API3 runs an API that announces data feed updates that can be bid on (imagine 100+ data feeds each on 10+ chains, including Ethereum, Polygon, Arbitrum, Optimism, BNB Chain, Avalanche, Fantom, Gnosis Chain, Moonbeam, Moonriver, Milkomeda, Metis, RSK and more). Searchers (bots that are programmed to automatically extract MEV) periodically check on these to see if there is an update that can be used to extract any value. When there is such an update, searchers bid an amount in the native currency of the chain. The winner of the auction is presented with a meta-transaction that is cryptographically-signed by each API provider that powers the specific dAPI, which can only be used by the winner of the auction, if they send the bid amount that won the auction along with the meta-transaction. Then, the winner of the auction can push the meta-transaction to the chain to update the dAPI, and trigger any additional events in the same transaction, which will guarantee them all the rewards. (Since the update will be signed to be executed by a specific searcher, it will be compatible with any block production and validation scheme — for example, it doesn’t require a private mempool.) The auction proceeds accumulate in a dApp-specific contract, withdrawable by the respective account.
More competitive auctions will result in more efficient value extraction, which will be achieved by making them publicly accessible to all searchers.
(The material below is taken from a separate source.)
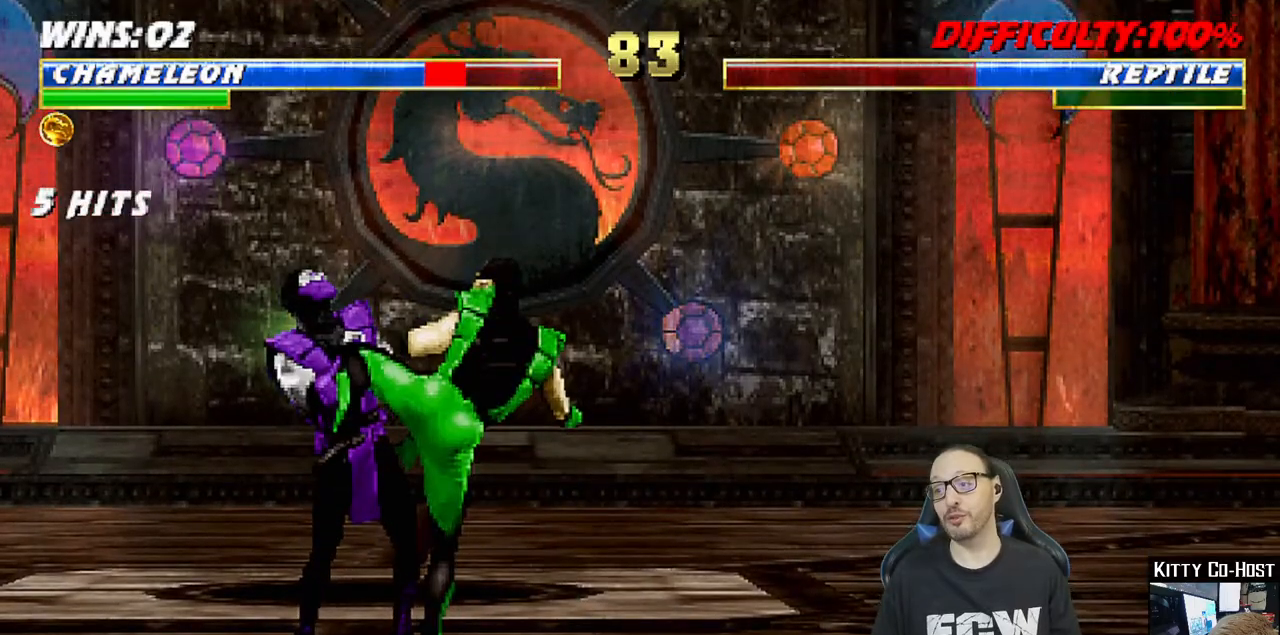
{"dt_ms": 500, "buttons": ["R1", "DPAD_DOWN", "DPAD_LEFT"], "left_stick": "center", "right_stick": "center", "events": [[317, "SQUARE", "down"], [333, "DPAD_UP", "up"], [350, "DPAD_RIGHT", "up"], [350, "R1", "down"], [367, "L1", "up"], [367, "SQUARE", "up"], [450, "DPAD_DOWN", "down"], [500, "DPAD_LEFT", "down"]]}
A staking-based security mechanism will be used for newly onboarded participants to disincentivize denial attacks, which will dynamically shift to a reputation-based system to ensure capital efficiency. This auction layer is particularly suitable for monetization by first-party oracles (i.e., API providers), as it’s essentially a Web service provided to searchers.
The system will also be publicly accessible to all dApps — in that any dApp that uses any data feed on any chain will be able to open their usage to OEV extraction in a practically permissionless way by following the instructions, and withdraw the proceeds by interacting with a trustless contract.
Traditional oracle solutions update data feeds blindly, which is wasteful and provides poor granularity. OEV extraction updates data feeds exactly when needed, which results in cheap and maximally accurate data feeds. Furthermore, the OEV update transactions can be offloaded to third-parties, making it financially feasible to operate a large variety of data feeds.
dApps typically offer some MEV to facilitate the automatic triggering of events — for example, liquidating positions should be rewarded for third parties to liquidate positions. This amount is difficult to minimize without jeopardizing the service, which causes dApps to overpay. In addition, there are cases where dApps leak MEV without any benefit to themselves. Extracting OEV maximally through a publicly competitive auction and returning the proceeds to dApps resolves these issues, and provides dApps with a novel and very significant source of revenue.